December’s bestseller at Plaid Elephant was the latest title in Dav Pilkey’s Cat Kid Comics Club series, followed by an evergreen favorite, I Eat Poop by Mark Pett. The popularity of The Wheel of the Year, by Fiona Cook and Jessica Roux, took Snyder by surprise. “I hadn't even noticed it in my frontlist ordering, but grabbed a copy when another bookstore posted about it," she admitted. "I shared on social media and folks clamored for copies.”

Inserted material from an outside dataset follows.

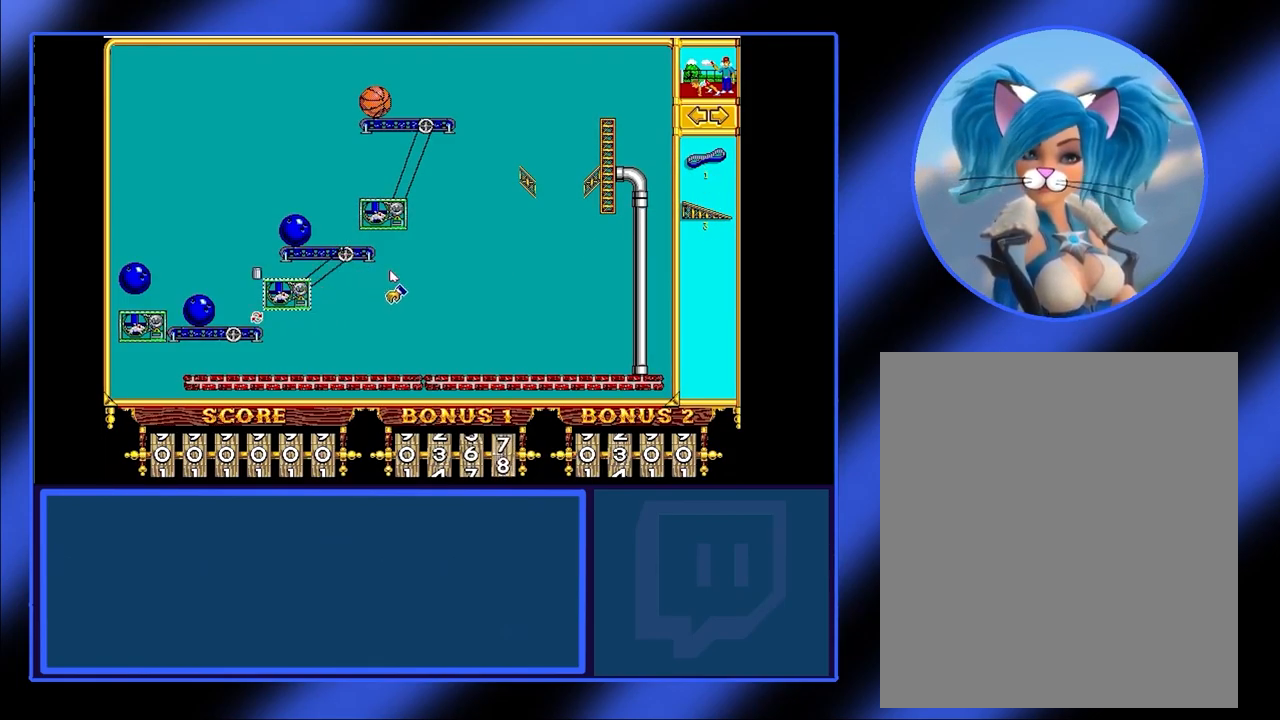
{"keys": [], "mouse": [], "events": []}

Kathy Magruder, owner of Pageturners Bookstore in Indianola, Iowa, reported that December sales at the store were up 14% over December 2022, and that sales for the entire year were up 17%. “We did a huge ‘Home for the Holidays’ event in conjunction with other stores on our town square, which brought in a lot of customers,” she said. The top seller for holiday shoppers at Pageturners was Oath and Honor, closely followed by Heaven and Earth Grocery Store; other top titles included Lessons in Chemistry by Bonnie Garmus, The Last Ride of the Pony Express by Will Grant, and Ghosts of Honolulu by Mark Harmon and Leon Carroll. Children's bestsellers included Pilkey’s Influencers, which Magruder said flew off the shelves, as did the Little Golden Book Biographies, particularly the volumes on Taylor Swift and the Beatles. “Local authors also were hot,” Magruder added, “and stickers. Oh my god, the stickers!”